The third stop on my awesome automotive weekend of fun with Oppofreak Jobjoris was the DAF Museum in Eindhoven, The Netherlands. DAF is, of course, Holland’s most famous vehicle manufacturer. They’re best known for their trucks, but they’re best loved for their cars which were quirky and cool even though they introduced the world to the enthusiast’s enemy, the continuously variable transmission. In 1954, company founder Hub van Doorne wondered if he couldn’t power a car with belts like the belt-driven machinery in his lorry factory. Five years later, DAF introduced the 600, the first small car with a true automatic transmission.
This was revelation as the cars popular in Europe at the time usually had tiny engines of less than 1000cc’s that just couldn’t deal with a traditional automatic. And the CVT was a clever innovation. As Wiki explains:
The DAF Variomatic employs engine speed, via centrifugal weights, to shift the transmission and is enhanced by an engine manifold vacuum. It was the only car ever produced which went faster by the simple expedient of gently and gradually releasing the accelerator once top speed had been reached. This increased manifold vacuum which helped the variable pulleys shift to an even higher ratio so even though the engine RPM stays the same, the transmission increases the car’s speed, in the case of the DAF 600, from 60 miles per hour (97 km/h) to nearly 70 mph (110 km/h) given enough time and level road.

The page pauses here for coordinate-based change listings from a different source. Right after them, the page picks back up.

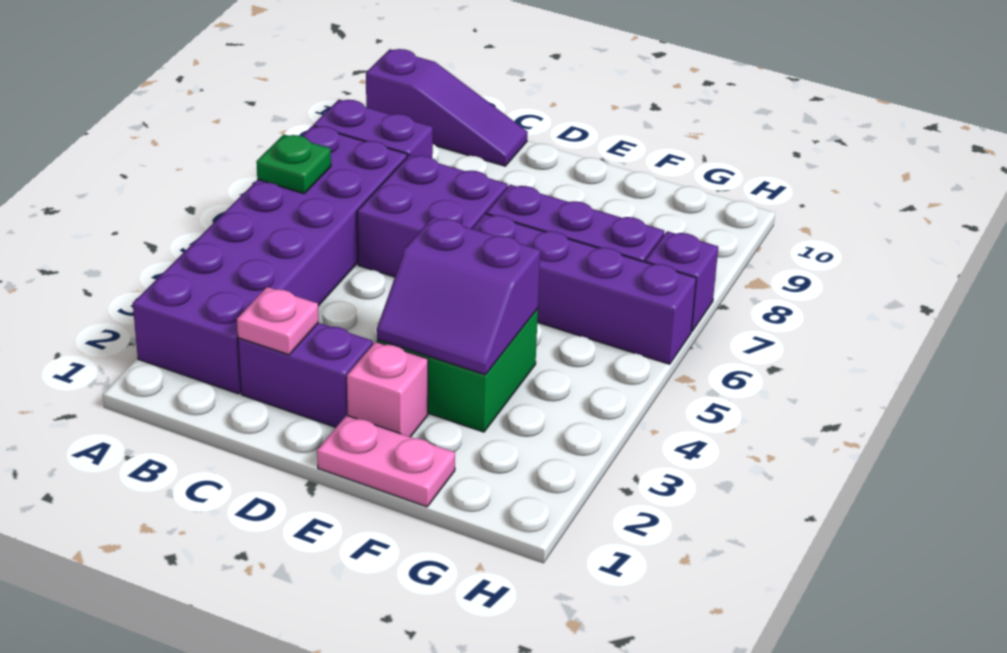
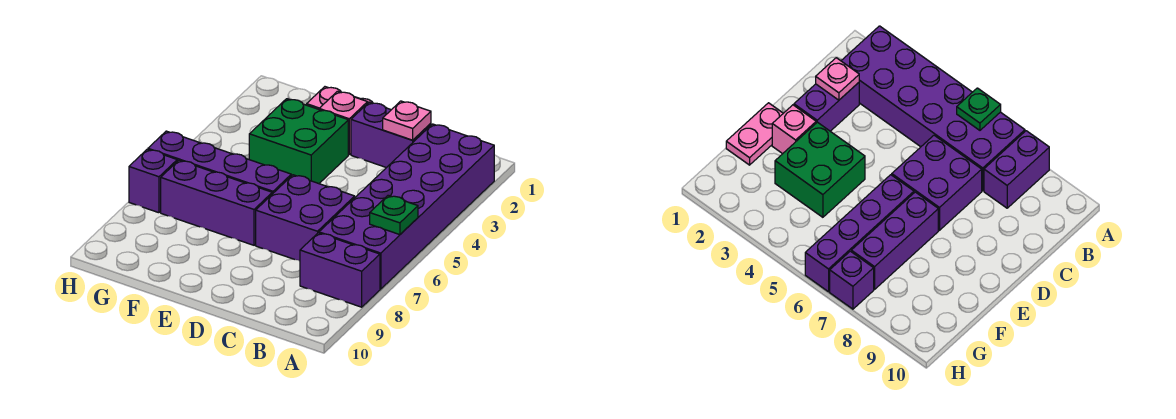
purple slope A10:C10 level 1 top A -> none
purple slope E3:F4 level 2 top 4 -> none

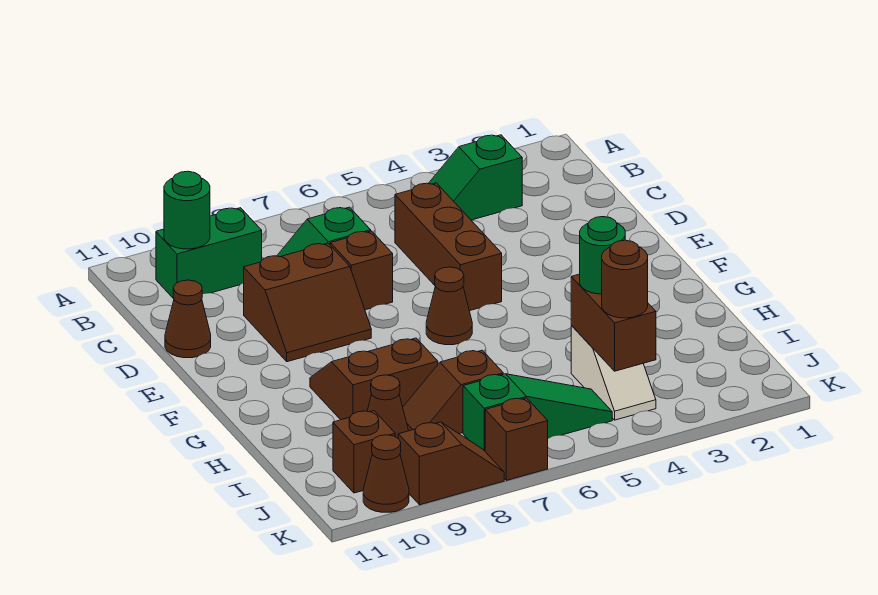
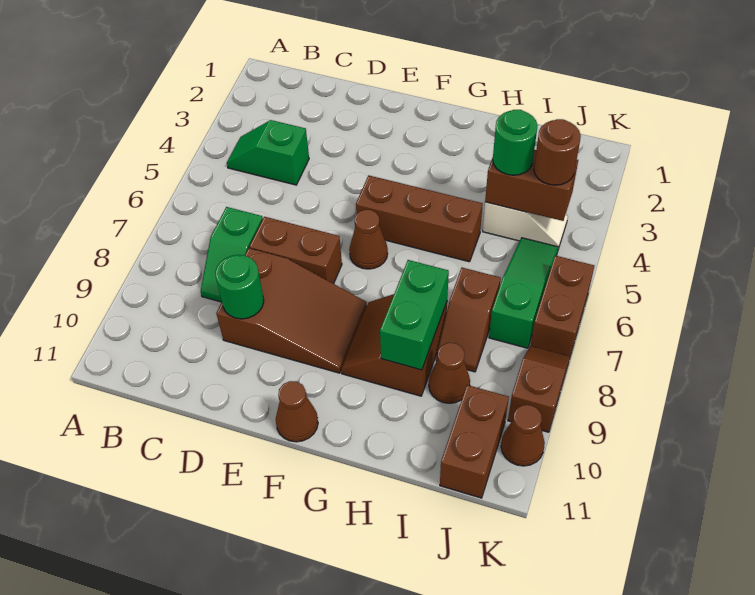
green slope B3:B4 level 1 top 3 -> green slope B4:C4 level 1 top C
green brick B9:B10 level 1 -> green brick H8:H9 level 2
green round brick B10 level 2 -> green round brick D9 level 2
brown brick C5:E5 level 1 -> brown brick F5:H5 level 1
brown brick D7 level 1 -> brown brick D7:E7 level 1
brown slope D8:E9 level 1 top D -> brown slope D8:F9 level 1 top D
brown cone D11 level 1 -> brown cone F11 level 1
brown brick J10 level 1 -> brown brick J10:J11 level 1
brown brick K7 level 1 -> brown brick K6:K7 level 1

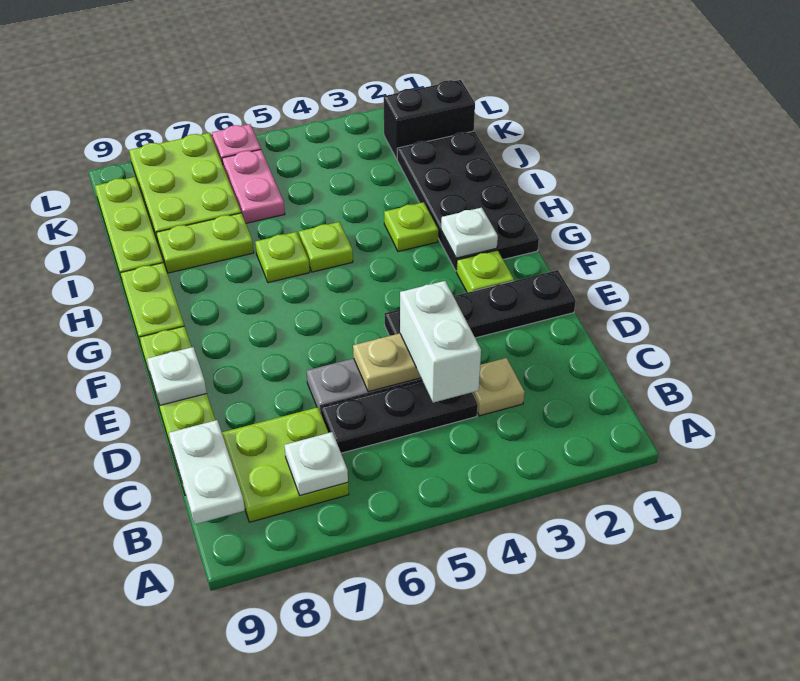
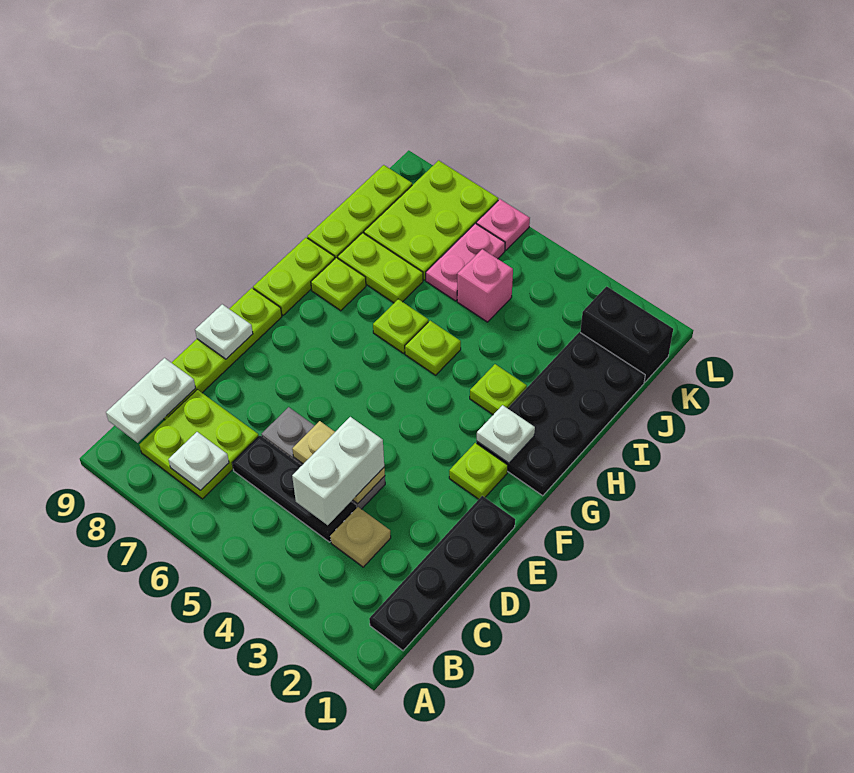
black plate E1:E4 level 1 -> black plate B1:E1 level 1
none -> lime plate H8 level 1
none -> pink brick J5 level 1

The Variomatic also permitted increased engine braking by operating a switch on the dashboard which reversed the action of the vacuum on the pulley’s diaphragm, seeking a lower ratio with increased manifold vacuum.
Neat. DAF stopped making cars in the mid 70's when the automobile division was sold to Volvo, but they definitely left a lasting legacy. And DAF Trucks still builds trucks although the company is not quite the same as the original. So, here are some photos from the surprisingly fascinating DAF Museum. The company really has an incredible history. They built everything from cars to trucks to military vehicles to plane parts to huge diesel engines to race cars and more crazy stuff.
This was really one of the best single manufacturer museums I’ve ever been in. Not knowing anything really about DAF’s history, I was constantly being surprised.